Caravanserai is a structure with a inner courtyard. They had everything a merchant would look for after a long journey outside; water, food, bath, bed, maintainance for the animals and carts. They were the hotels with ramparts to protect the people and the animals. The ones in Anatolia have 2 parts for summer and winter uses. It is generally accepted that closed winter sections were sometimes shared by the animals as they have an elevated section for the people. Lack of transportation would be a huge problem to tackle in the desert.
Caravanserais in Cappadocia that are open to public at the moment are;
- Sultanhan of Aksaray
- Sultanhan of Kayseri
Besides, there is Agzikarahan caravanserai located in the town named after the caravanserai itself. It was a popular stop to do on the way back Ihlara Valley to Cappadocia but it is closed due to the lack of tourism in the last 3 years. However the management company running the restoration there considers re opening in this summer like the end of June. Still it is a good stop just to see the immense size of the building in the middle of nowhere and the beautiful handcrafted monumental entrance.
Sarihan Caravanserai is located right in Cappadocia. Even though it seems like outside the popular touristic sites of Cappadocia, it is just a 10 minute drive from Avanos or Urgup cities. Besides the well done restoration of this historical complex, whirling dervishes shows are arranged once or twice a day in this venue that you can gather information while paying a visit there. Don't hesitate to ask your guide or driver to include Sarihan Caravanserai to your Cappadocia itinerary as it is way worth than the 10 minute drive.
The most popular caravanserai of the travelers of Cappadocia is Sultanhan. Especially if you are traveling in between Konya and Cappadocia. The route from Sultanhan to Konya is a straight road which would take you to the ancient times if the other vehicles didn't existed on your way. Wide flat plains of Konya are producing the grains Republic of Turkey needs and no wonder why they needed such big caravanserai on the Silk Road. If you are self driving from Cappadocia to Antalya or vice versa like in our suggested program, you should not miss the big yellow signs of Sultanhan and take a break there.
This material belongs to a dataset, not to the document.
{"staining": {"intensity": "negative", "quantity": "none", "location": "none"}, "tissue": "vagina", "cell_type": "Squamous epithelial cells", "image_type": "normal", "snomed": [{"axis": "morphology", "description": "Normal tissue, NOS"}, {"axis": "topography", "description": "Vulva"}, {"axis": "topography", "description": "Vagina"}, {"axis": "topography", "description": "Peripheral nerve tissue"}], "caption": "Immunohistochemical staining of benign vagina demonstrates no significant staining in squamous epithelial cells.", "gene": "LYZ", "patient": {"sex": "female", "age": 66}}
Karatay of Konya is located on the way from Kayseri to Malatya. It is not the most popular route of tourists but heavily used by the ones traveling to Mount Nemrut from Cappadocia. There is a full day drive in between both cities like the 8th day of one of our most popular Turkey Tours; Ancient Paths of Turkey. Stopping by to strech your legs and enjoy a cup of Turkish tea or coffee is highly recommended. The city walls has details of thick pillars resembling rockets which is fun to imagine a caravanserai in the space.